Why do planets orbit the way they do? I don’t know, because my interest in astronomy doesn’t extend that far, but the way they do it is in elliptical orbits as discovered by Johannes Kepler in 1605. He, evidently, had an excellent grasp on this question and looking into Kepler might give you some insight as to the answer you seek.

Esoterica: My interest in Kepler was serendipitous. In the mid eighties, I was bicycling on a dirt road through some apple orchards on a small island (Ven) in the sound between Denmark and Sweden and came across some interesting stone ruins. In the village it was explained to me that these ruins were what was left of Tycho Brahe’s personal observatory. I had no idea who he was, but there was a little library that explained this famous Dane’s historical importance in the grand scheme of things. He evidently had a lot of correspondence with this Kepler fella down in Prague. Kepler was a Jesuit priest and an astronomer who discovered that the planets ran in elliptical orbits, versus round ones. This was considered a ground breaking discovery which later made him famous and put him in the encyclopedia. But the thing that jumped off the pages at me was a small mention that Kepler’s mother was her village’s herbal physician/midwife/healer who had run afoul of church authorities and was burned at the stake as a witch.
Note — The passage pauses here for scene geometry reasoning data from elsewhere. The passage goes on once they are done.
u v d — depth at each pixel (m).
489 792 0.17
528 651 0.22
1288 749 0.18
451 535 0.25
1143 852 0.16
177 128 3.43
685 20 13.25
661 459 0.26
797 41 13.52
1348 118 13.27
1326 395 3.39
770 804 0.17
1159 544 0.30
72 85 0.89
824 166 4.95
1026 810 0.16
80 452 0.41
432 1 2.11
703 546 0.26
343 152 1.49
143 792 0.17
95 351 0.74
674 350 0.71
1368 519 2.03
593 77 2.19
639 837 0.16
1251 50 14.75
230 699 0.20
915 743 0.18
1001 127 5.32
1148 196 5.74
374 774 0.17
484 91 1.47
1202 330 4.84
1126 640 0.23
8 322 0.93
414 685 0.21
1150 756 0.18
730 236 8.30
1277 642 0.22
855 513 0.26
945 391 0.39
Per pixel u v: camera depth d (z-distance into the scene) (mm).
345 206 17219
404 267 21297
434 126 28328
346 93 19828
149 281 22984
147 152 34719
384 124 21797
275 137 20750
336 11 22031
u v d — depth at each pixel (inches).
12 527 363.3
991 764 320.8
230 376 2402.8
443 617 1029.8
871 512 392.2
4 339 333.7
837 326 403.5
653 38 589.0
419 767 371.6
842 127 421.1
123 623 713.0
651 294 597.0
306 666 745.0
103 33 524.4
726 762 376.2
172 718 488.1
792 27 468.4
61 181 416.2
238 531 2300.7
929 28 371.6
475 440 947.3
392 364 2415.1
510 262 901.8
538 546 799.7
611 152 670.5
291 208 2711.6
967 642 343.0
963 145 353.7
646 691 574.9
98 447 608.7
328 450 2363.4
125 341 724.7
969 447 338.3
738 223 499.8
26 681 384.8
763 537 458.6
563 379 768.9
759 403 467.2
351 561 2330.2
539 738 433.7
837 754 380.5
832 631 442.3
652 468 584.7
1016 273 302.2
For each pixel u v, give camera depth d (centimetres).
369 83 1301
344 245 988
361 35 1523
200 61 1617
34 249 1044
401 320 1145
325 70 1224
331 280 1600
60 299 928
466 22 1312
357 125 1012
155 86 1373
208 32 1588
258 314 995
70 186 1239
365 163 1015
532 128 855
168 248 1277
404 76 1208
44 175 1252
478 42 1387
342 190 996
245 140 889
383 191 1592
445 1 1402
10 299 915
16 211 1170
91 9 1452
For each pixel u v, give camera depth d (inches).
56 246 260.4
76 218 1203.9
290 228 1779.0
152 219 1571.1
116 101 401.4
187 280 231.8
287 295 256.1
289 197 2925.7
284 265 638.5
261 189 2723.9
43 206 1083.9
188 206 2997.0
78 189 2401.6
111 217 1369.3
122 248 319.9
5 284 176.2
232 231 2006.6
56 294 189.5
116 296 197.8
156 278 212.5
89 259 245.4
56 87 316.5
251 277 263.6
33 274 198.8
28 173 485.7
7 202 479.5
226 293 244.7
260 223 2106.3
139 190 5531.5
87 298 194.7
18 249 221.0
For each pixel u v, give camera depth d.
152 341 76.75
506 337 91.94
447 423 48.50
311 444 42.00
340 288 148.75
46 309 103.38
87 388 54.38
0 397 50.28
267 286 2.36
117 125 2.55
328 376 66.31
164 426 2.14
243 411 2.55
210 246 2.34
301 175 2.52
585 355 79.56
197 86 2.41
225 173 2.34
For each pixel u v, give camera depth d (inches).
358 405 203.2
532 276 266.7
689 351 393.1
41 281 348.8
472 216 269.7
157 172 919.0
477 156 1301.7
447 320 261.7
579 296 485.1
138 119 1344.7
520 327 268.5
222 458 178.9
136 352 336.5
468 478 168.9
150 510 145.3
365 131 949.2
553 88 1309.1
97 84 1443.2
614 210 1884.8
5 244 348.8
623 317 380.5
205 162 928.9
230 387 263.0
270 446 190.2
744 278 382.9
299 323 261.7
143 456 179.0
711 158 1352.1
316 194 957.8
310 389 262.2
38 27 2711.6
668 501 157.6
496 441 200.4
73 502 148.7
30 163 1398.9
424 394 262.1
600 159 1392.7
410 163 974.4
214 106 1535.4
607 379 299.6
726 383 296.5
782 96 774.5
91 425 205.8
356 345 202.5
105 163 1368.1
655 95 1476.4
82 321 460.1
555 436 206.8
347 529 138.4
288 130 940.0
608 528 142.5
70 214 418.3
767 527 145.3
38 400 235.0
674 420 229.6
The guy must’ve really loved his science to tolerate that and become a priest anyway—I suppose the church was the only institution in which he could pursue his love for mathematics and later fund his research, as they were in control of the universities. They also had the only libraries to speak of and becoming a Jesuit would allow him access to all that. But man, that must have been tough to swallow. So, I really don’t understand much about what the guy actually did, but I can tell you a little about his mom.

It’s funny—the stuff you can run into on a bicycle that you would blow right past in a car.